Reputation: 1897
I have the following dataframe called df
that has an id
column and a related_id
column. If the related_id is not null that means there is a desktop version and a mobile version.
I want to subset this dataset to keep only desktop instances if there is a related id.
input:
id related_id type
1 2 desktop
2 1 mobile
3 NaN desktop
4 6 desktop
5 NaN mobile
6 4 mobile
output:
id related_id type
1 2 desktop
3 NaN desktop
4 6 desktop
5 NaN mobile
how can i do this in pandas?
Upvotes: 1
Views: 40
Reputation: 5918
We can place the necessary conditions in query method to filter the df.
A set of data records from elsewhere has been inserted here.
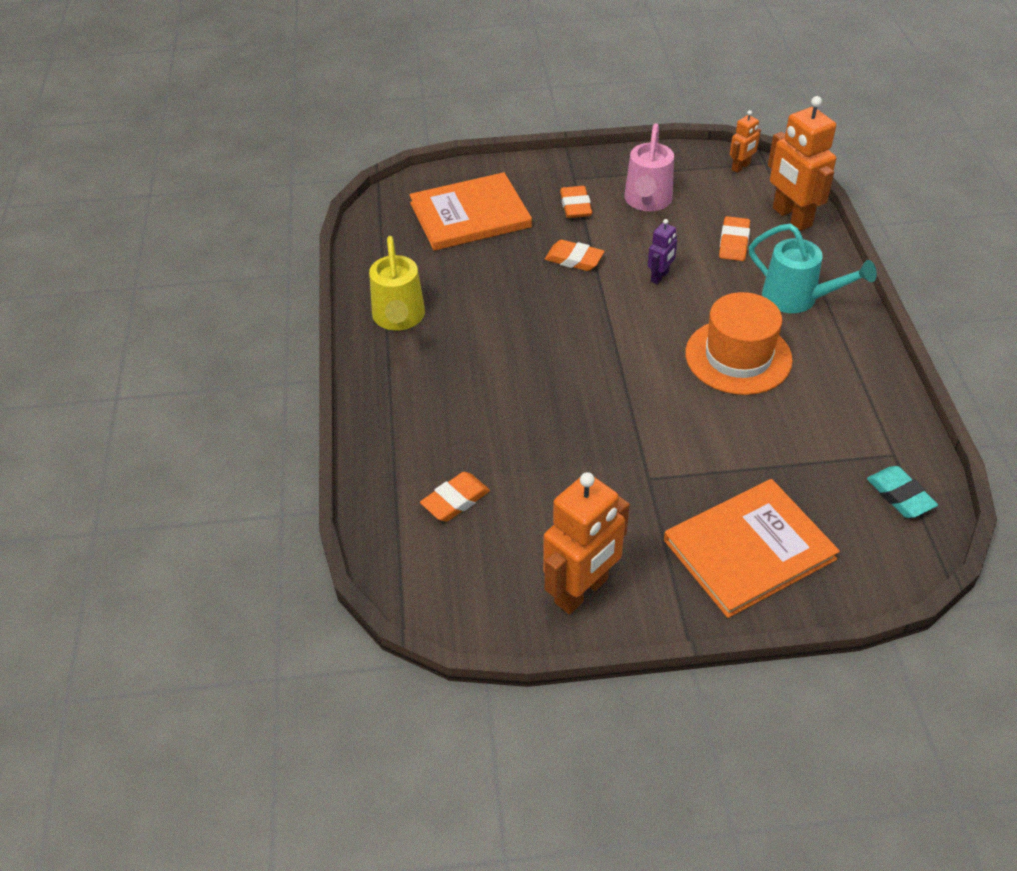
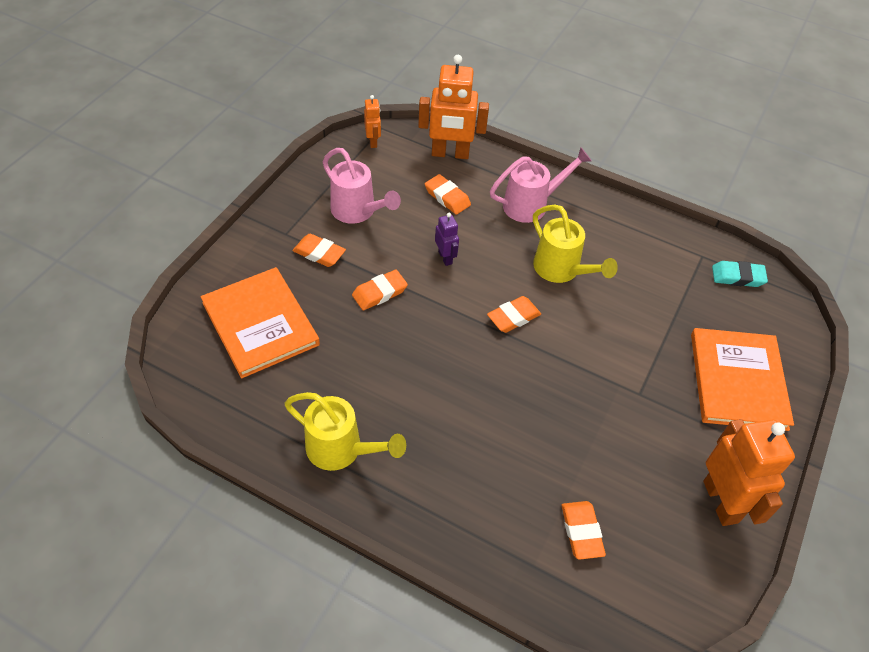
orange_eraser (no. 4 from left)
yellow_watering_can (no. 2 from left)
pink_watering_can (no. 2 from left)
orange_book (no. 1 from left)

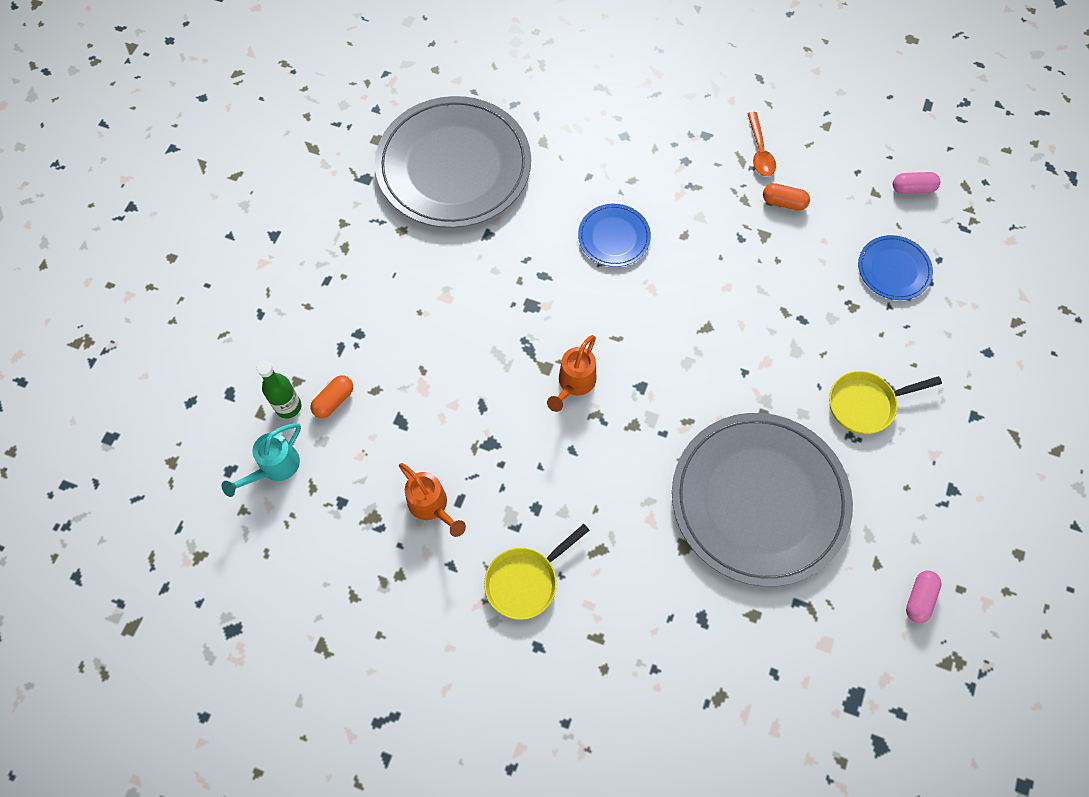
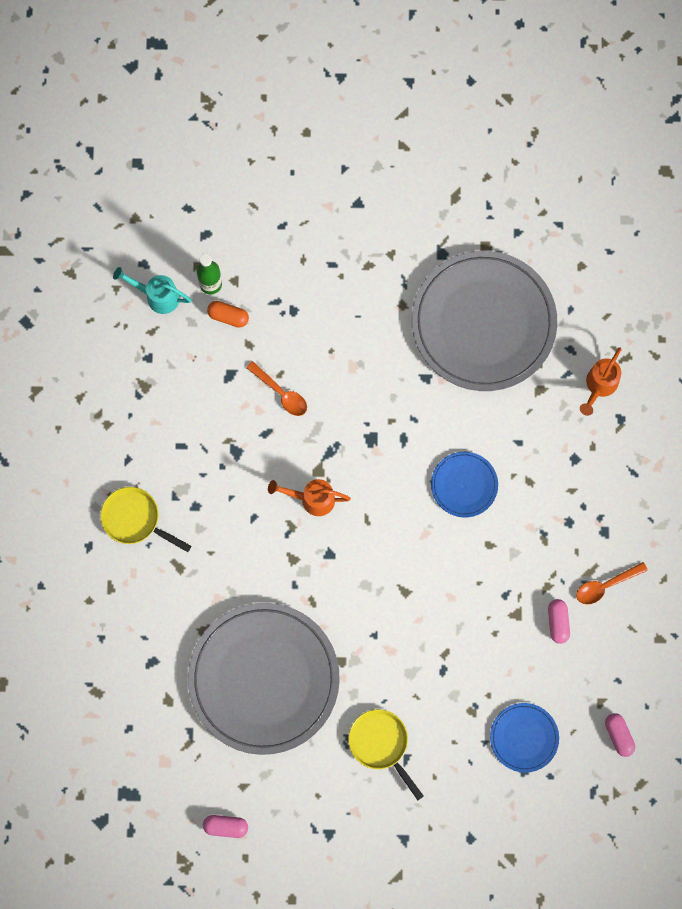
orange_spoon (no. 1 from left)
orange_watering_can (no. 2 from left)
pink_capsule (no. 2 from left)

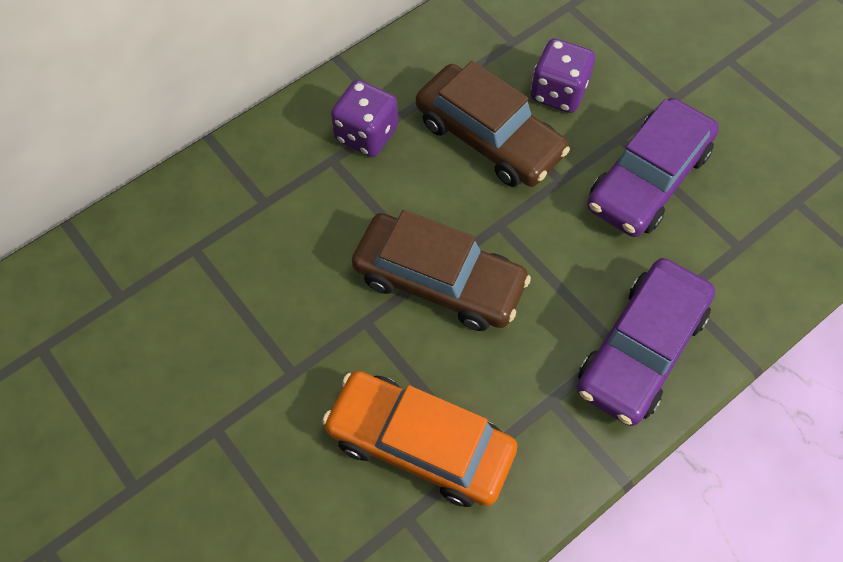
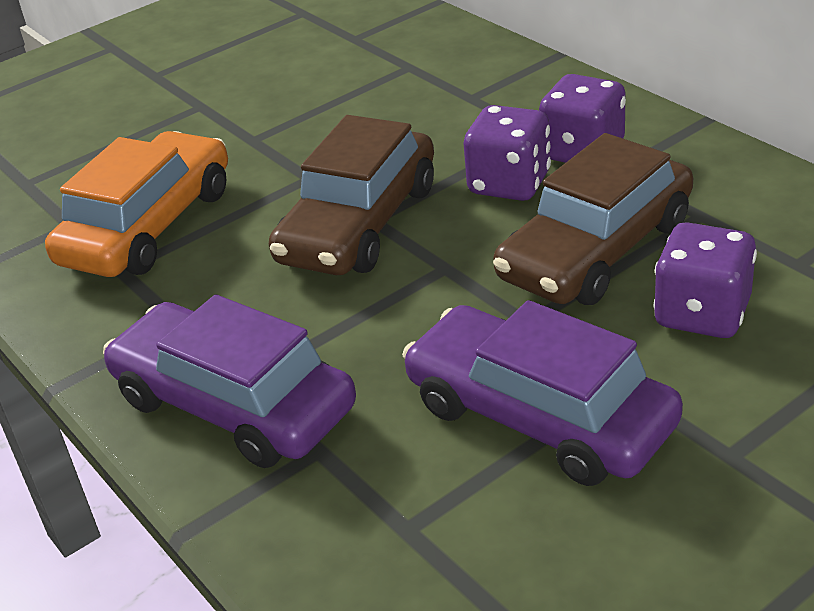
purple_dice (no. 1 from left)

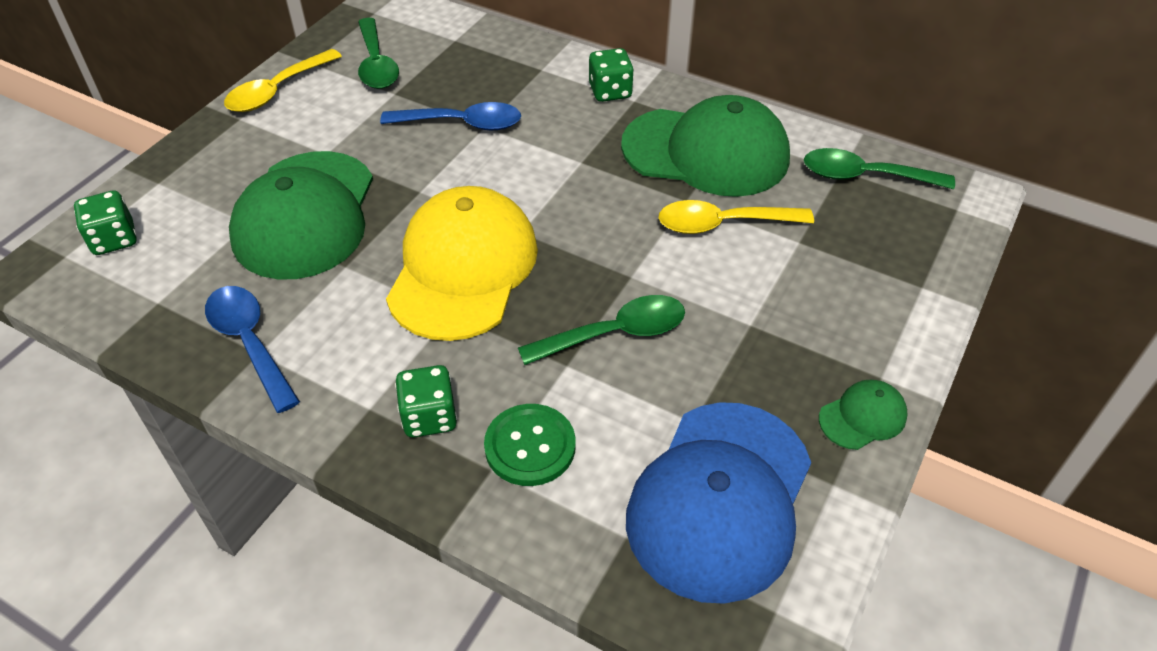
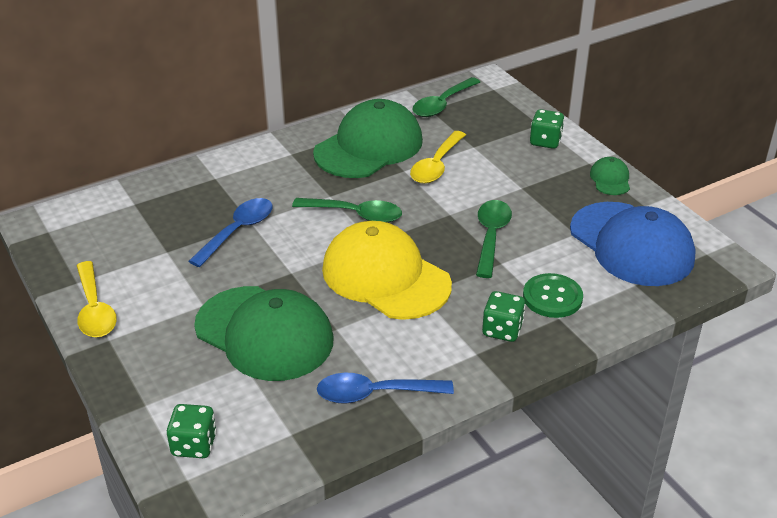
green_spoon (no. 1 from left)
green_dice (no. 3 from left)

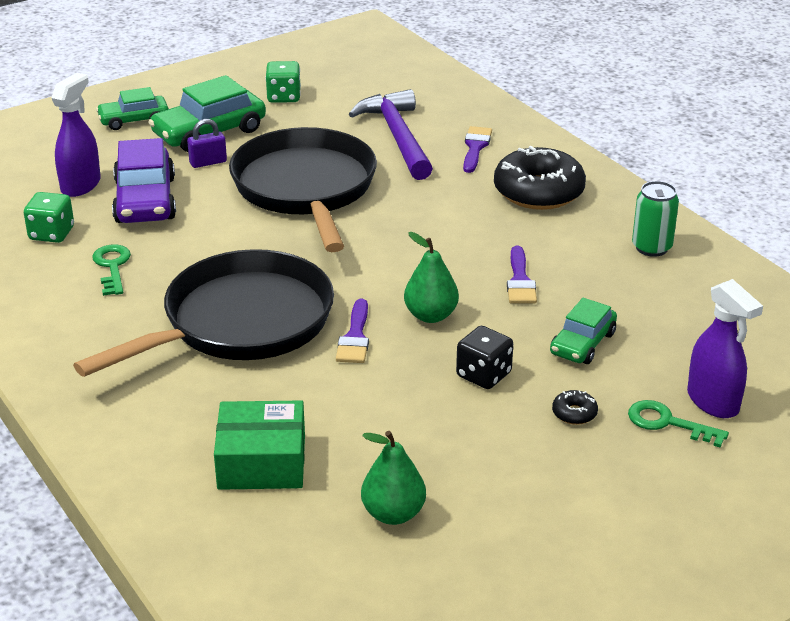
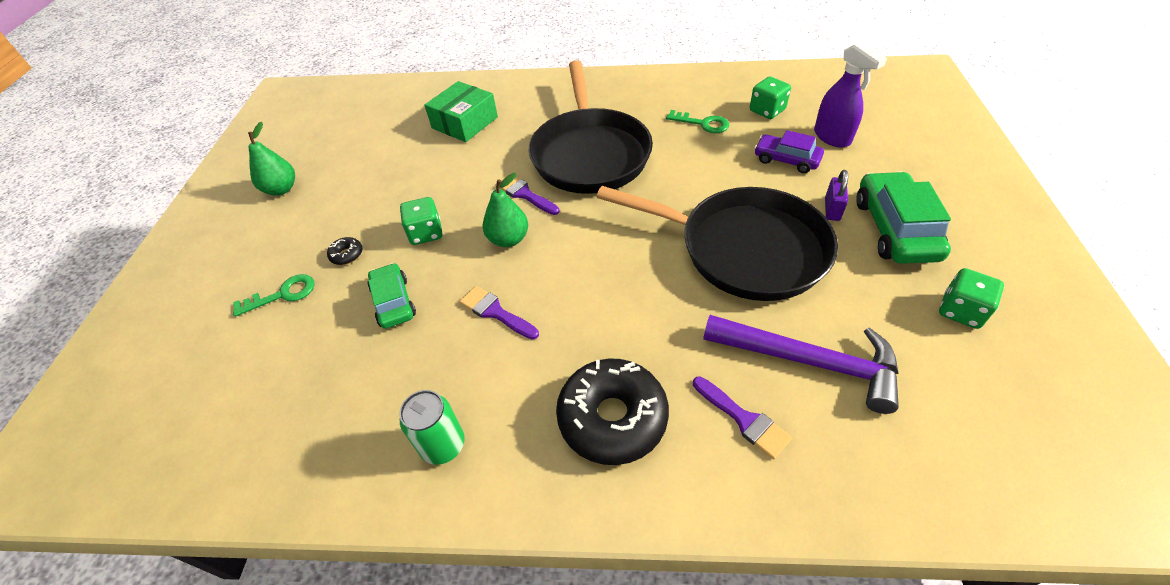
green_car (no. 1 from left in the first image)
purple_spray_bottle (no. 2 from left in the first image)
green_pear (no. 1 from left)
green_dice (no. 1 from left)
purple_car

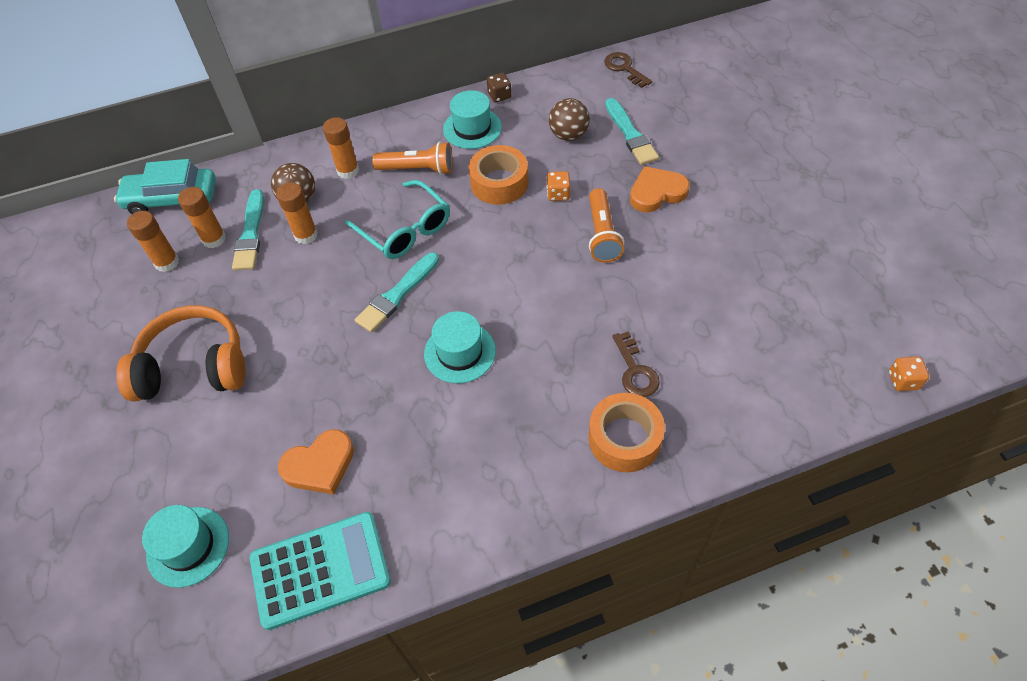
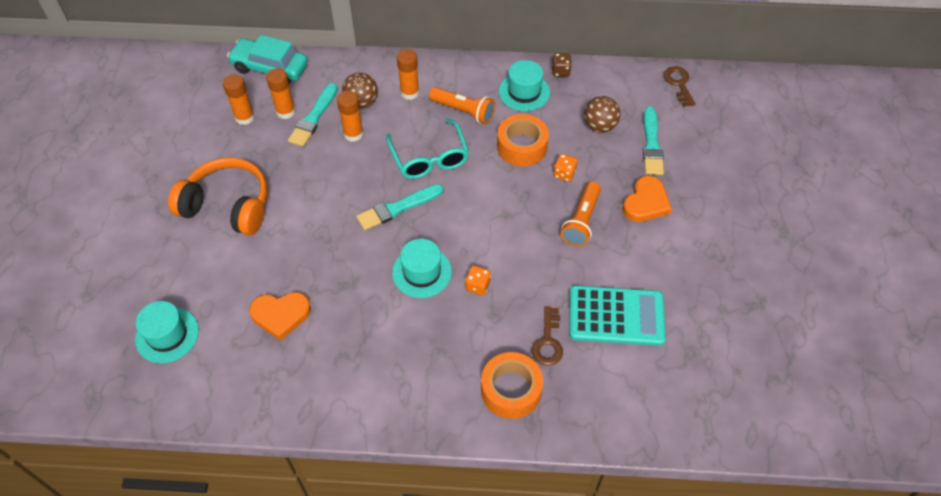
turquoise_calculator
orange_dice (no. 1 from left)
orange_heart (no. 2 from left)

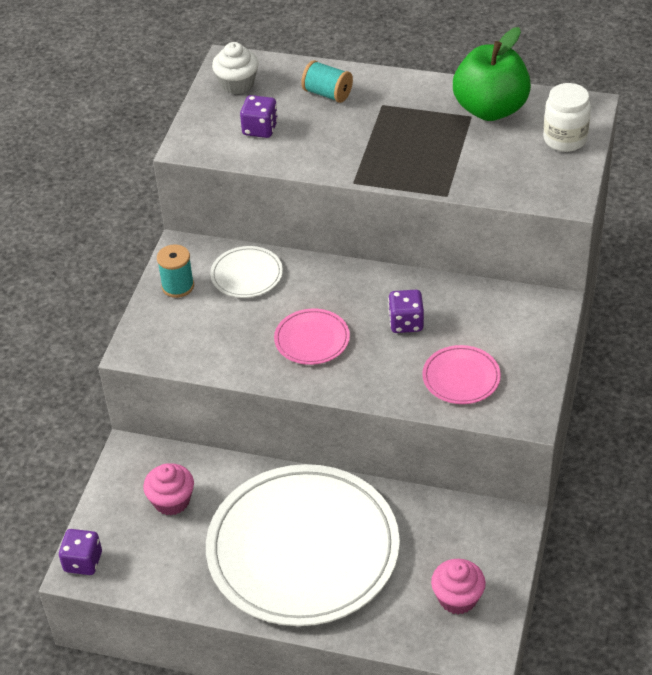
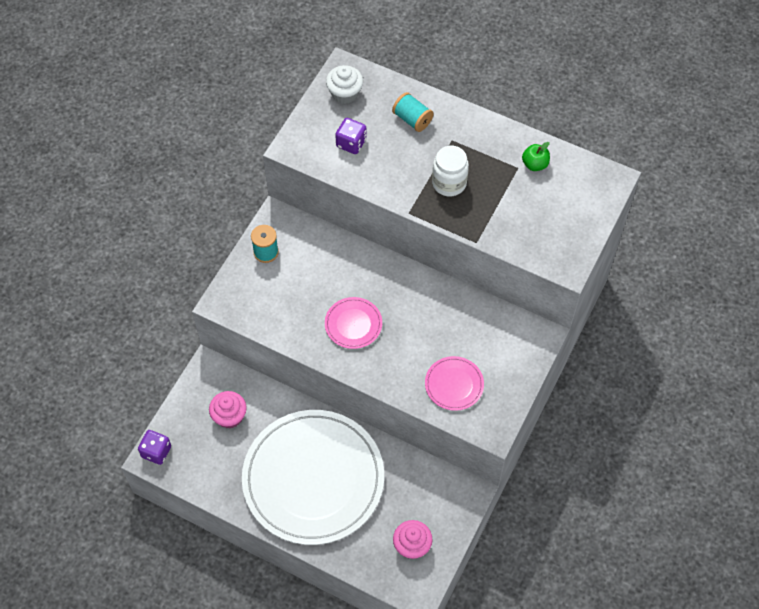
white_plate (no. 1 from left in the first image)
purple_dice (no. 3 from left in the first image)
white_jar
green_apple

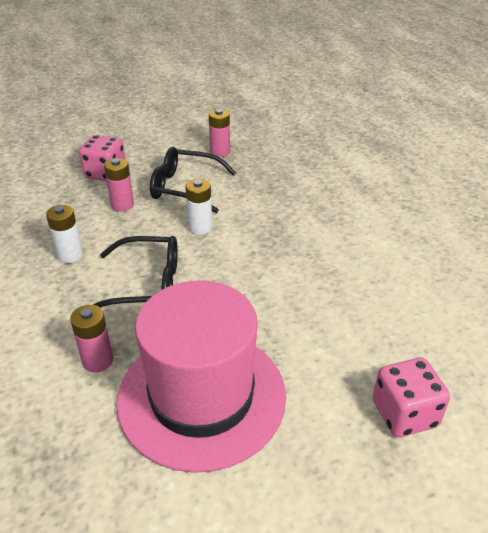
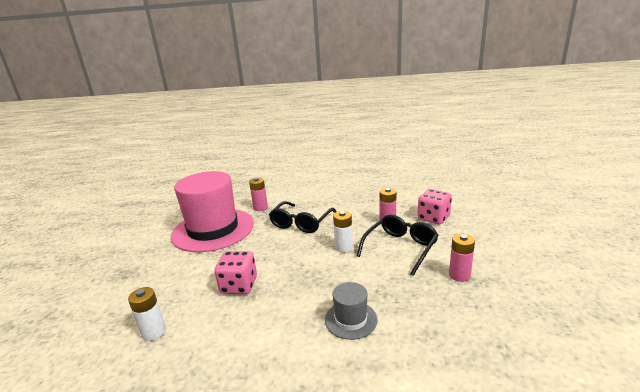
grey_hat
white_battery (no. 1 from left)
pink_dice (no. 1 from left)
df.query('related_id.isna() | type=="desktop"')
Output
id related_id type
0 1 2.0 desktop
2 3 NaN desktop
3 4 6.0 desktop
4 5 NaN mobile
Upvotes: 1
Reputation: 323306
Try with numpy
sort
df[~pd.DataFrame(np.sort(df[['id','related_id']].values,axis=1)).duplicated().values]
id related_id type
0 1 2.0 desktop
2 3 NaN desktop
3 4 6.0 desktop
4 5 NaN mobile
Upvotes: 1
Reputation: 24314
Try with boolean masking:
mask=(df['related_id'].isna()) | (df['type']=='desktop')
Finally:
result=df[mask]
Now if you print result you will get your desired output:
id related_id type
0 1 2.0 desktop
2 3 NaN desktop
3 4 6.0 desktop
4 5 NaN mobile
Upvotes: 1